This invention relates to a vacuum transfer device for use in connection with the manufacture or testing of electronic integrated circuit chips and the like under vacuum.
The fabrication and testing of present-day electronic circuitry often requires processing under vacuum, for example, because the processing steps per se must be performed under vacuum, or cleanliness requirements can be met only if enough dust-carrying air or gas has been pumped from the environment. The manufacture of integrated circuits typically involves a plurality of steps of different nature, such as etching, evaporation, sputtering, etc., which for various reasons cannot be performed at a single location. In known processing apparatus, when a device being manufactured or tested is removed from one work station and transferred to the next, the first work station must be vented and the second evacuated. Including the required heating of the system, the transfer process could easily take tens of hours to complete. The yield achievable with these systems is reduced because the repeated venting and evacuating adversely affects certain devices.

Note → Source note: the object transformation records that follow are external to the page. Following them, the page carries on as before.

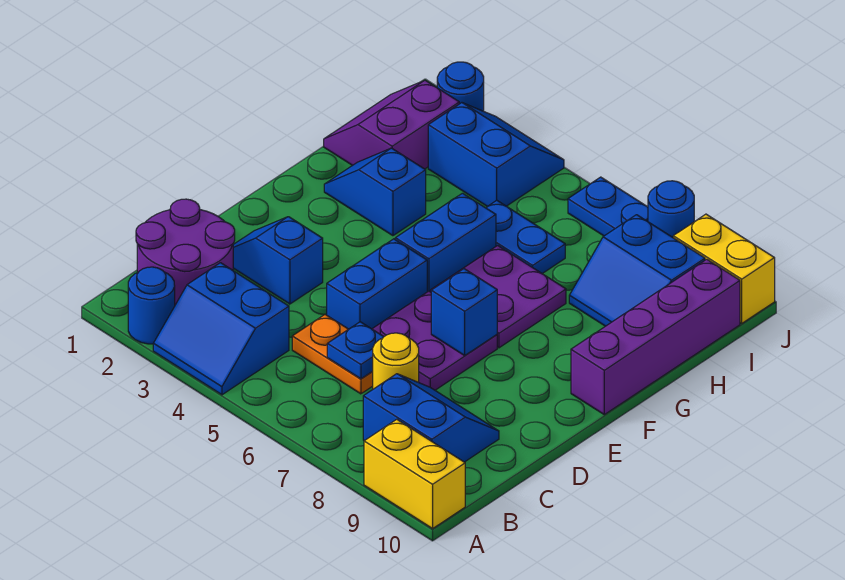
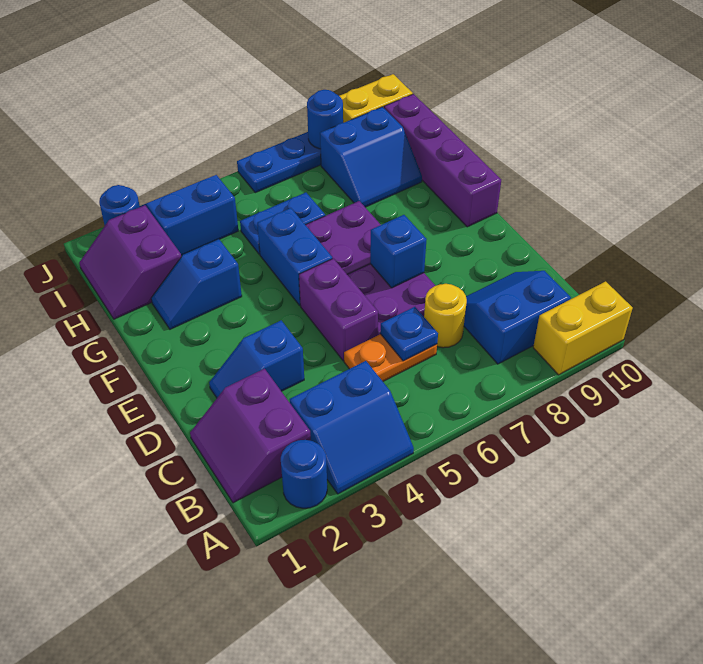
purple round brick B1:C2 level 1 -> purple slope B1:C2 level 1 top 2
blue brick D5:E5 level 1 -> purple brick D5:E5 level 1

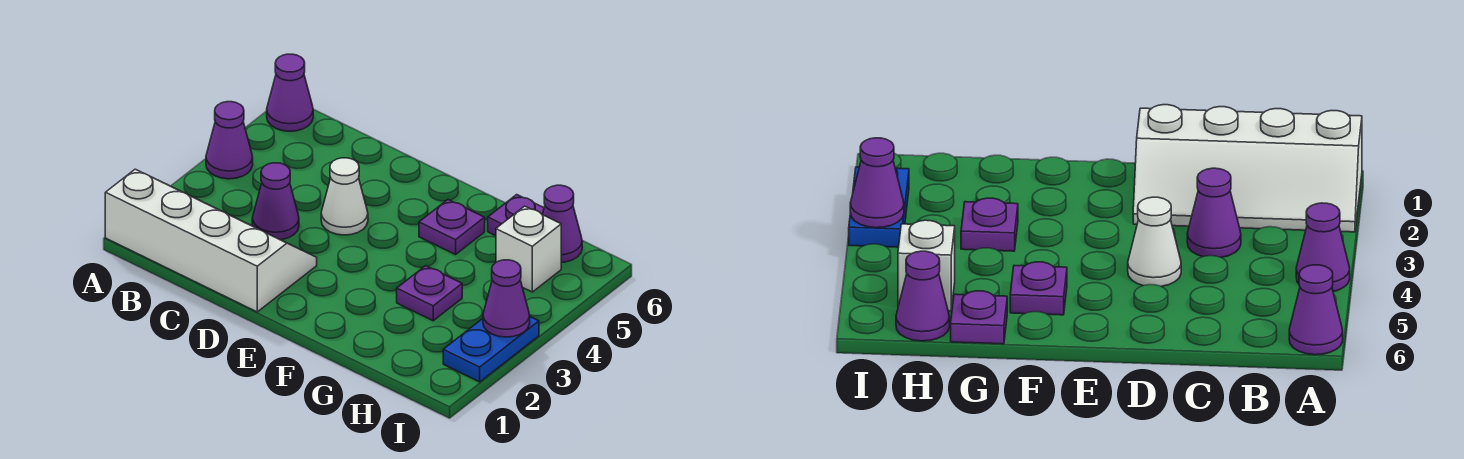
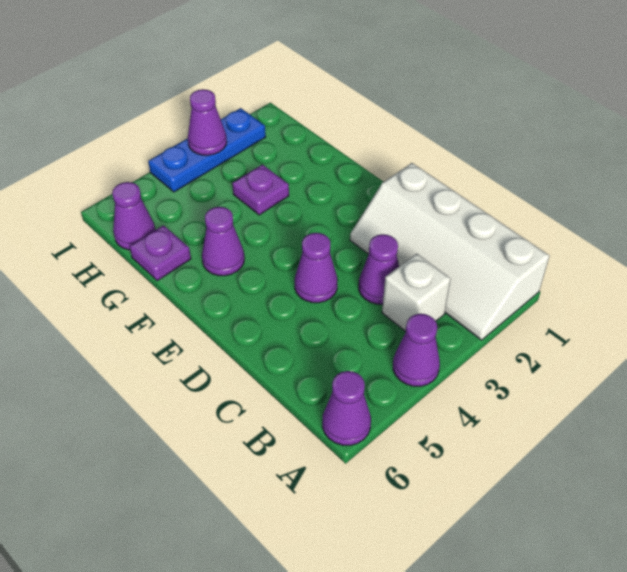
white cone D4 level 1 -> purple cone D4 level 1
purple plate F5 level 1 -> purple cone F5 level 1
white brick H5 level 1 -> white brick B3 level 1
blue plate I2:I3 level 1 -> blue plate I2:I4 level 1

Prior art transport systems and handling devices are described, for example, in the IBM Technical Disclosure Bulletin, Vol. 18, No. 11, pp. 3669-3676 and 3679-3080 (April 1976). These and other handling devices either operate under normal ambient conditions or use streams of air as transport means. Also known in the art are linear transfer devices, for use under vacuum conditions, which permit the movement of objects along a linear path, for example, into and out of a processing chamber through an airlock system. None of these devices is capable of serving a plurality of processing chambers belonging to the same vacuum-protected system in a circular arrangement about a central chamber.